Di Pelabuhan Bangsal, yang telah dikelola oleh Pemprov NTB sejak 28 Agustus 2023, ditemukan anomali retribusi setelah Dishub Provinsi NTB melakukan Perjanjian Kerja Sama (PKS) dengan pihak ketiga pada 2 Oktober 2023. Meskipun ada perjanjian untuk memungut biaya boarding pass sebesar Rp10.000 per penumpang, dengan Rp2.500 dialokasikan untuk perbaikan fasilitas dan Rp7.500 untuk pengembangan sistem, perjanjian tersebut tidak memiliki dasar hukum yang kuat.

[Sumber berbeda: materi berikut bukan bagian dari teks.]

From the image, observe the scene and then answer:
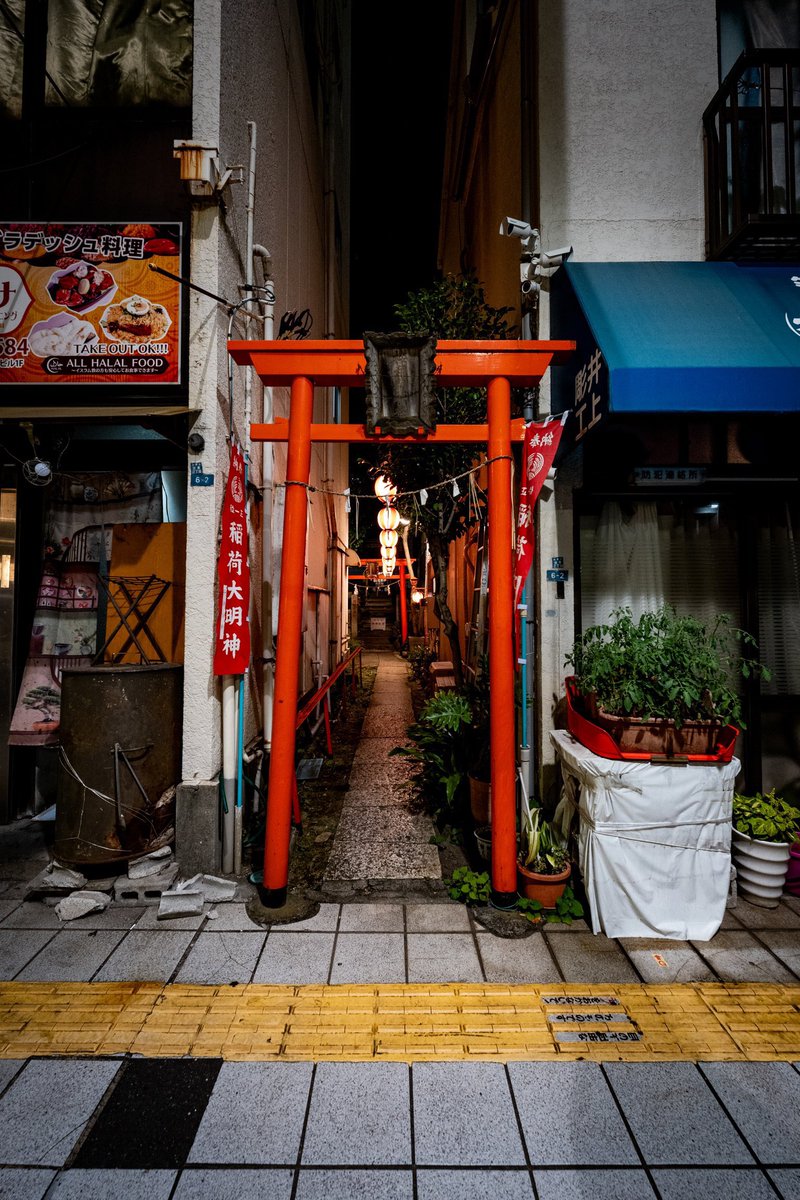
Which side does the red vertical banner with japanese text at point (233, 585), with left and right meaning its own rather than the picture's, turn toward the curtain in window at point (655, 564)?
left

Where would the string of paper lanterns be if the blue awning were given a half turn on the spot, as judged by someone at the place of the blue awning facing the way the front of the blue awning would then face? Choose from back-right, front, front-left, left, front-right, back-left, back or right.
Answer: front-left

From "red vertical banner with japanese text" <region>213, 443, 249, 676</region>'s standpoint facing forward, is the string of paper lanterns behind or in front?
behind

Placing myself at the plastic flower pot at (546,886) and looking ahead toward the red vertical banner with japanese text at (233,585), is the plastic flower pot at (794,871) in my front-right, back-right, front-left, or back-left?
back-right

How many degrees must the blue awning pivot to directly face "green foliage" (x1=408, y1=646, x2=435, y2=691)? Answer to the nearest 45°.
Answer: approximately 135° to its right

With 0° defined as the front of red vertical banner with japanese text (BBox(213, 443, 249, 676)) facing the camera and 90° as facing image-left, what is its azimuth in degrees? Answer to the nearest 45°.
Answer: approximately 0°

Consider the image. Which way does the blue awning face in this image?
toward the camera

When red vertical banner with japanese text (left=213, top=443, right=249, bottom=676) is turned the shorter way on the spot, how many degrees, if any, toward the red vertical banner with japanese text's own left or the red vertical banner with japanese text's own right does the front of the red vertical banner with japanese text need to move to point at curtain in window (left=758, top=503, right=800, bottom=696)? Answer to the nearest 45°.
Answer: approximately 90° to the red vertical banner with japanese text's own left

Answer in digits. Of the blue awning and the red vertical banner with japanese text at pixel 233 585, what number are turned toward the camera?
2
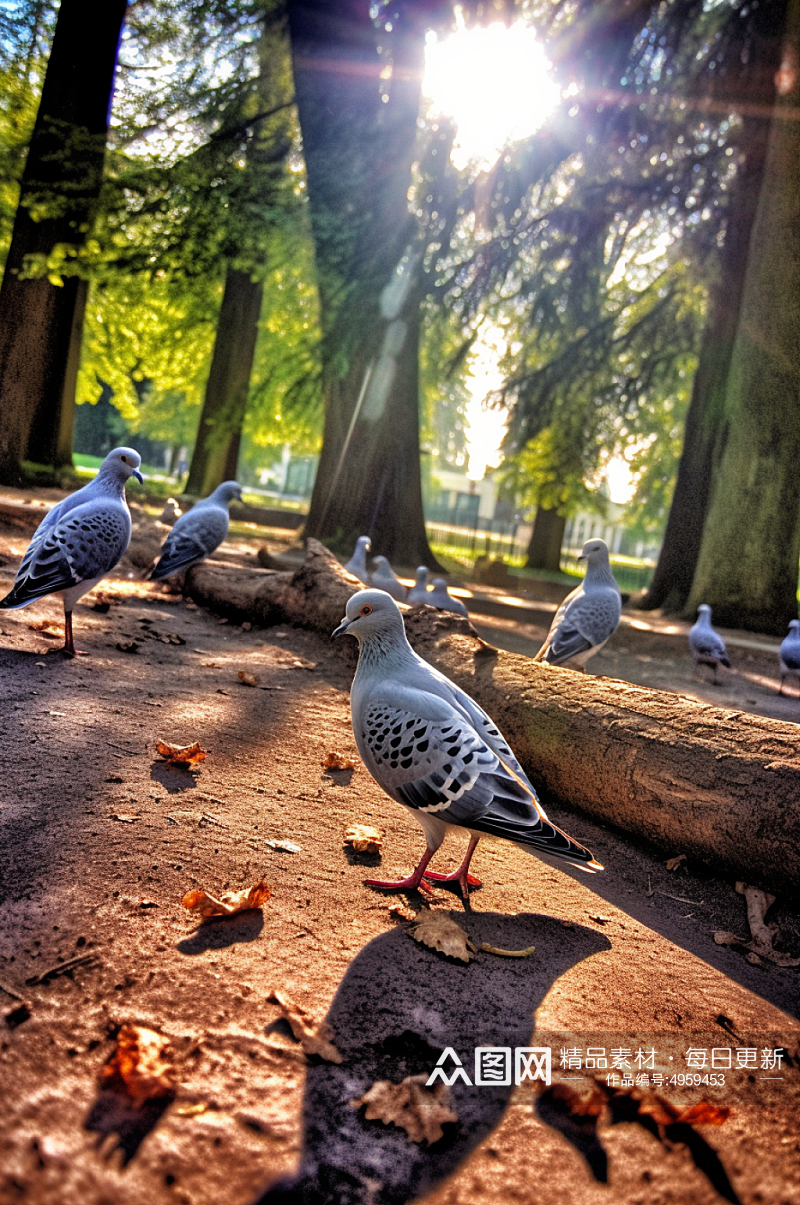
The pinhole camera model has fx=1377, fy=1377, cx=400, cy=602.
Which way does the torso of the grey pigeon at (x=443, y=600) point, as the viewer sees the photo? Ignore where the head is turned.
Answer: to the viewer's left

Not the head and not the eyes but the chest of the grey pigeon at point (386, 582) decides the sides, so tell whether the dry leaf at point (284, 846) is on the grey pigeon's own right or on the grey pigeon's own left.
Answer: on the grey pigeon's own left

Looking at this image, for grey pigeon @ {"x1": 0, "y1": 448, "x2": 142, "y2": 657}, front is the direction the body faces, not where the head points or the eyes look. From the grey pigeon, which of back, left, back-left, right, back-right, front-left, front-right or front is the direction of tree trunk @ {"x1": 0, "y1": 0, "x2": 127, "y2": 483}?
left

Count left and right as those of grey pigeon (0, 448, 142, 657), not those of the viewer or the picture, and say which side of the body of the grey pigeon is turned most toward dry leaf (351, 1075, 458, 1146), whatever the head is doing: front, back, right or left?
right

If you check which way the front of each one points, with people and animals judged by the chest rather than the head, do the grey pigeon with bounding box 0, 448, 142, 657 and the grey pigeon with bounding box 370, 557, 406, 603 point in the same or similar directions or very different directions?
very different directions

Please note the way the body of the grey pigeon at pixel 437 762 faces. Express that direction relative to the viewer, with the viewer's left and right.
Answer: facing to the left of the viewer

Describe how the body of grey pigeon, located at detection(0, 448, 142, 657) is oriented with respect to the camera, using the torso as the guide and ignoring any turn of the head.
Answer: to the viewer's right

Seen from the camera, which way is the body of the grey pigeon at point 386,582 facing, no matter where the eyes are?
to the viewer's left

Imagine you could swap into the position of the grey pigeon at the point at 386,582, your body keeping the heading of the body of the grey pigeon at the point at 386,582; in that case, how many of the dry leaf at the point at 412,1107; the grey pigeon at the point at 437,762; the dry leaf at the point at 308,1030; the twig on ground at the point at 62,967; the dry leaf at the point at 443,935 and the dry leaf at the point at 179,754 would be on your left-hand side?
6

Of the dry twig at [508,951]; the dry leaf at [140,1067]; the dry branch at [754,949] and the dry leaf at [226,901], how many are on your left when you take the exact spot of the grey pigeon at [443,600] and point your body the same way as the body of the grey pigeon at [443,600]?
4

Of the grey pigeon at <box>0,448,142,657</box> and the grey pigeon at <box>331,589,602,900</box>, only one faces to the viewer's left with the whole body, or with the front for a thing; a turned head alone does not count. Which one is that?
the grey pigeon at <box>331,589,602,900</box>
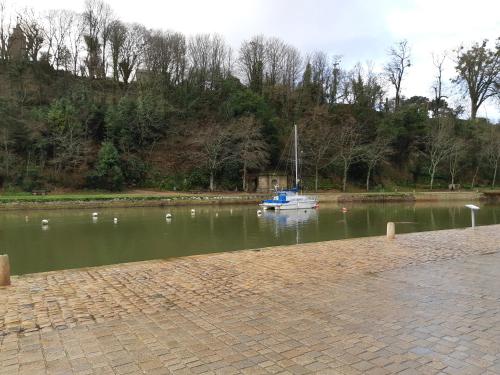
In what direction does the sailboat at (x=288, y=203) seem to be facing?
to the viewer's right

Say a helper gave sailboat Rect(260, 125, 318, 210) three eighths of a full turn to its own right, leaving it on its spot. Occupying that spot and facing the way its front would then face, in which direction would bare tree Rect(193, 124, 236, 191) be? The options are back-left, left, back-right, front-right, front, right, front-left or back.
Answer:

Peraturan daerah yang mendasari baru diterbitkan pada 31 Januari 2024.
Saat ini, Inspektorat Provinsi NTB tengah melakukan audit lanjutan dan memanggil pihak-pihak terkait untuk dimintai keterangan. Pemda NTB juga berkomitmen untuk mengevaluasi dan memperbaiki mekanisme pengelolaan retribusi wisatawan.
KPK merekomendasikan agar semua pungutan yang tidak memiliki dasar hukum dihentikan hingga proses audit selesai. Jika ditemukan indikasi tindak pidana, hasil audit akan diteruskan kepada aparat penegak hukum (APH). KPK juga mendorong penerapan sistem One Gate System untuk memusatkan data dan memudahkan administrasi serta transparansi.
“Kami juga meminta aparat penegak hukum di daerah memberikan perhatian khusus terhadap masalah ini untuk memastikan penegakan hukum yang tepat dan transparan. Jangan sampai ada pelanggaran hukum,” tegas Dian.